(Entries supplied)
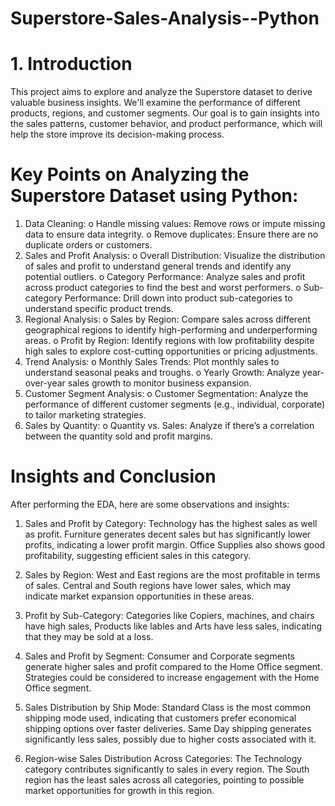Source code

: # Superstore-Sales-Analysis--Python
# 1. Introduction

This project aims to explore and analyze the Superstore dataset to derive valuable business insights. We'll examine the performance of different products, regions, and customer segments. Our goal is to gain insights into the sales patterns, customer behavior, and product performance, which will help the store improve its decision-making process.


# Key Points on Analyzing the Superstore Dataset using Python:
1.	Data Cleaning:
o	Handle missing values: Remove rows or impute missing data to ensure data integrity.
o	Remove duplicates: Ensure there are no duplicate orders or customers.
2.	Sales and Profit Analysis:
o	Overall Distribution: Visualize the distribution of sales and profit to understand general trends and identify any potential outliers.
o	Category Performance: Analyze sales and profit across product categories to find the best and worst performers.
o	Sub-category Performance: Drill down into product sub-categories to understand specific product trends.
3.	Regional Analysis:
o	Sales by Region: Compare sales across different geographical regions to identify high-performing and underperforming areas.
o	Profit by Region: Identify regions with low profitability despite high sales to explore cost-cutting opportunities or pricing adjustments.
4.	Trend Analysis:
o	Monthly Sales Trends: Plot monthly sales to understand seasonal peaks and troughs.
o	Yearly Growth: Analyze year-over-year sales growth to monitor business expansion.
5.	Customer Segment Analysis:
o	Customer Segmentation: Analyze the performance of different customer segments (e.g., individual, corporate) to tailor marketing strategies.
6.	Sales by Quantity:
o	Quantity vs. Sales: Analyze if there’s a correlation between the quantity sold and profit margins.
# Insights and Conclusion
After performing the EDA, here are some observations and insights:


1. Sales and Profit by Category:
Technology has the highest sales as well as profit.
Furniture generates decent sales but has significantly lower profits, indicating a lower profit margin.
Office Supplies also shows good profitability, suggesting efficient sales in this category.

2. Sales by Region:
West and East regions are the most profitable in terms of sales.
Central and South regions have lower sales, which may indicate market expansion opportunities in these areas.

3. Profit by Sub-Category:
Categories like Copiers, machines, and chairs have high sales,
Products like lables and Arts have less sales, indicating that they may be sold at a loss.

4. Sales and Profit by Segment:
Consumer and Corporate segments generate higher sales and profit compared to the Home Office segment.
Strategies could be considered to increase engagement with the Home Office segment.
    
5. Sales Distribution by Ship Mode:
Standard Class is the most common shipping mode used, indicating that customers prefer economical shipping options over faster deliveries.
Same Day shipping generates significantly less sales, possibly due to higher costs associated with it.
    
6. Region-wise Sales Distribution Across Categories:
The Technology category contributes significantly to sales in every region.
The South region has the least sales across all categories, pointing to possible market opportunities for growth in this region.
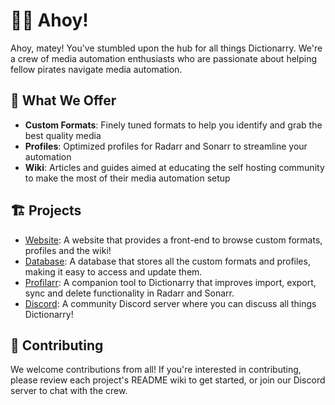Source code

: # 🏴‍☠️ Ahoy! 

Ahoy, matey! You've stumbled upon the hub for all things Dictionarry. We're a crew of media automation enthusiasts who are passionate about helping fellow pirates navigate media automation.

## 🧭 What We Offer

- **Custom Formats**: Finely tuned formats to help you identify and grab the best quality media
- **Profiles**: Optimized profiles for Radarr and Sonarr to streamline your automation
- **Wiki**: Articles and guides aimed at educating the self hosting community to make the most of their media automation setup

## 🏗️ Projects

- [Website](https://dictionarry.pages.dev/): A website that provides a front-end to browse custom formats, profiles and the wiki!
- [Database](https://github.com/Dictionarry-Hub/database): A database that stores all the custom formats and profiles, making it easy to access and update them.
- [Profilarr](https://github.com/Dictionarry-Hub/Profilarr): A companion tool to Dictionarry that improves import, export, sync and delete functionality in Radarr and Sonarr.
- [Discord](https://discord.gg/Y9TYP6jeYZ): A community Discord server where you can discuss all things Dictionarry!

## 🤝 Contributing

We welcome contributions from all! If you're interested in contributing, please review each project's README wiki to get started, or join our Discord server to chat with the crew.
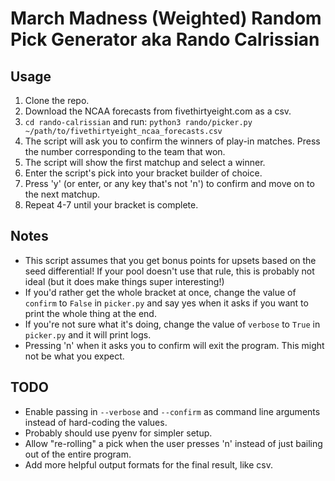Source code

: # March Madness (Weighted) Random Pick Generator aka Rando Calrissian

## Usage

1. Clone the repo.
2. Download the NCAA forecasts from fivethirtyeight.com as a csv.
3. `cd rando-calrissian` and run: `python3 rando/picker.py ~/path/to/fivethirtyeight_ncaa_forecasts.csv`
4. The script will ask you to confirm the winners of play-in matches. Press the number corresponding to the team that won.
5. The script will show the first matchup and select a winner.
6. Enter the script's pick into your bracket builder of choice.
7. Press 'y' (or enter, or any key that's not 'n') to confirm and move on to the next matchup.
8. Repeat 4-7 until your bracket is complete.

## Notes

- This script assumes that you get bonus points for upsets based on the seed differential! If your pool doesn't use that rule, this is probably not ideal (but it does make things super interesting!)
- If you'd rather get the whole bracket at once, change the value of `confirm` to `False` in `picker.py` and say yes when it asks if you want to print the whole thing at the end.
- If you're not sure what it's doing, change the value of `verbose` to `True` in `picker.py` and it will print logs.
- Pressing 'n' when it asks you to confirm will exit the program. This might not be what you expect.

## TODO

- Enable passing in `--verbose` and `--confirm` as command line arguments instead of hard-coding the values.
- Probably should use pyenv for simpler setup.
- Allow "re-rolling" a pick when the user presses 'n' instead of just bailing out of the entire program.
- Add more helpful output formats for the final result, like csv.
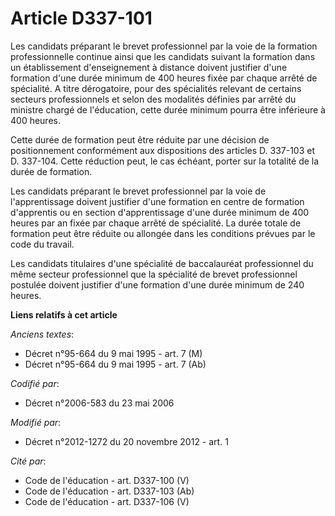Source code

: # Article D337-101

Les candidats préparant le brevet professionnel par la voie de la formation professionnelle continue ainsi que les candidats
suivant la formation dans un établissement d'enseignement à distance doivent justifier d'une formation d'une durée minimum de
400 heures fixée par chaque arrêté de spécialité. A titre dérogatoire, pour des spécialités relevant de certains secteurs
professionnels et selon des modalités définies par arrêté du ministre chargé de l'éducation, cette durée minimum pourra être
inférieure à 400 heures. 

Cette durée de formation peut être réduite par une décision de positionnement conformément aux dispositions des articles D.
337-103 et D. 337-104. Cette réduction peut, le cas échéant, porter sur la totalité de la durée de formation. 

Les candidats préparant le brevet professionnel par la voie de l'apprentissage doivent justifier d'une formation en centre de
formation d'apprentis ou en section d'apprentissage d'une durée minimum de 400 heures par an fixée par chaque arrêté de
spécialité. La durée totale de formation peut être réduite ou allongée dans les conditions prévues par le code du travail. 

Les candidats titulaires d'une spécialité de baccalauréat professionnel du même secteur professionnel que la spécialité de
brevet professionnel postulée doivent justifier d'une formation d'une durée minimum de 240 heures.

**Liens relatifs à cet article**

_Anciens textes_:

  - Décret n°95-664 du 9 mai 1995 - art. 7 (M)
  - Décret n°95-664 du 9 mai 1995 - art. 7 (Ab)

_Codifié par_:

  - Décret n°2006-583 du 23 mai 2006

_Modifié par_:

  - Décret n°2012-1272 du 20 novembre 2012 - art. 1

_Cité par_:

  - Code de l'éducation - art. D337-100 (V)
  - Code de l'éducation - art. D337-103 (Ab)
  - Code de l'éducation - art. D337-106 (V)
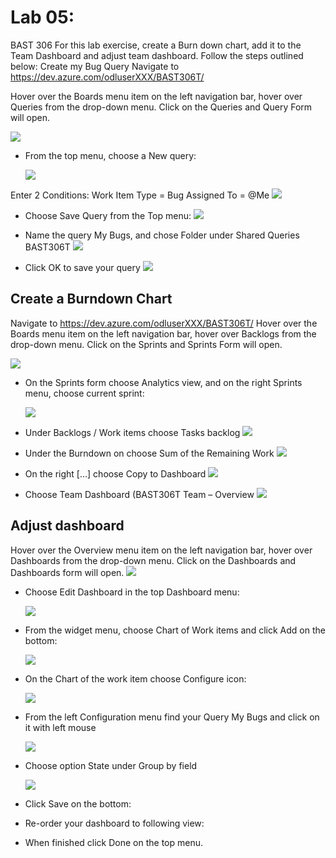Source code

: # Lab 05:



BAST 306 
For this lab exercise, create a Burn down chart, add it to the Team Dashboard and adjust team dashboard. Follow the steps outlined below:
Create my Bug Query
Navigate to https://dev.azure.com/odluserXXX/BAST306T/


Hover over the Boards menu item on the left navigation bar, hover over Queries from the drop-down menu. Click on the Queries and Query Form will open.

![](https://raw.githubusercontent.com/sumitmalik51/BAST306T-Labs/master/lab05/images/snap1.png)


* From the top menu, choose a New query:

  ![](https://raw.githubusercontent.com/sumitmalik51/BAST306T-Labs/master/lab05/images/snap2.png)


Enter 2 Conditions:
Work Item Type = Bug
Assigned To = @Me
 ![](https://raw.githubusercontent.com/sumitmalik51/BAST306T-Labs/master/lab05/images/snap3.png)


* Choose Save Query from the Top menu:
   ![](https://raw.githubusercontent.com/sumitmalik51/BAST306T-Labs/master/lab05/images/snap4.png)


* Name the query My Bugs, and chose Folder under Shared Queries BAST306T
   ![](https://raw.githubusercontent.com/sumitmalik51/BAST306T-Labs/master/lab05/images/snap5.png)


* Click OK to save your query
    ![](https://raw.githubusercontent.com/sumitmalik51/BAST306T-Labs/master/lab05/images/snap6.png)



## Create a Burndown Chart

Navigate to https://dev.azure.com/odluserXXX/BAST306T/
Hover over the Boards menu item on the left navigation bar, hover over Backlogs from the drop-down menu. Click on the Sprints and Sprints Form will open.

  ![](https://raw.githubusercontent.com/sumitmalik51/BAST306T-Labs/master/lab05/images/snap7.png)

* On the Sprints form choose Analytics view, and on the right Sprints menu, choose current sprint:

   ![](https://raw.githubusercontent.com/sumitmalik51/BAST306T-Labs/master/lab05/images/snap8.png)

* Under Backlogs / Work items choose Tasks backlog
   ![](https://raw.githubusercontent.com/sumitmalik51/BAST306T-Labs/master/lab05/images/snap9.png)

  
* Under the Burndown on choose Sum of the Remaining Work
     ![](https://raw.githubusercontent.com/sumitmalik51/BAST306T-Labs/master/lab05/images/snap10.png)


* On the right […] choose Copy to Dashboard
      ![](https://raw.githubusercontent.com/sumitmalik51/BAST306T-Labs/master/lab05/images/snap11.png)


* Choose Team Dashboard (BAST306T Team – Overview
    ![](https://raw.githubusercontent.com/sumitmalik51/BAST306T-Labs/master/lab05/images/snap12.png)

## Adjust dashboard

Hover over the Overview menu item on the left navigation bar, hover over Dashboards from the drop-down menu. Click on the Dashboards and Dashboards form will open.
    ![](https://raw.githubusercontent.com/sumitmalik51/BAST306T-Labs/master/lab05/images/snap13.png)


* Choose Edit Dashboard in the top Dashboard menu:

     ![](https://raw.githubusercontent.com/sumitmalik51/BAST306T-Labs/master/lab05/images/snap14.png)


* From the widget menu, choose Chart of Work items and click Add on the bottom:

    ![](https://raw.githubusercontent.com/sumitmalik51/BAST306T-Labs/master/lab05/images/snap15.png)


* On the Chart of the work item choose Configure icon:

     ![](https://raw.githubusercontent.com/sumitmalik51/BAST306T-Labs/master/lab05/images/snap16.png)


* From the left Configuration menu find your Query My Bugs and click on it with left mouse

     ![](https://raw.githubusercontent.com/sumitmalik51/BAST306T-Labs/master/lab05/images/snap17.png)


* Choose option State under Group by field 

     ![](https://raw.githubusercontent.com/sumitmalik51/BAST306T-Labs/master/lab05/images/snap18.png)


* Click Save on the bottom:

* Re-order your dashboard to following view:


* When finished click Done on the top menu.
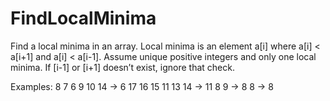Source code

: # FindLocalMinima
Find a local minima in an array. Local minima is an element a[i] where a[i] < a[i+1] and a[i] < a[i-1].
Assume unique positive integers and only one local minima. If [i-1] or [i+1] doesn’t exist, ignore that check.

Examples:
8 7 6 9 10 14 -> 6
17 16 15 11 13 14 -> 11
8 9 -> 8
8 -> 8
(End Entries supplied)
**Assignment**
The required answer is the run of lines above, starting at the line with "Shared Queries BAST306T" and ending at the line with "save your query", reproduced exactly with both ends.

**Response area**
* Name the query My Bugs, and chose Folder under Shared Queries BAST306T
   ![](https://raw.githubusercontent.com/sumitmalik51/BAST306T-Labs/master/lab05/images/snap5.png)


* Click OK to save your query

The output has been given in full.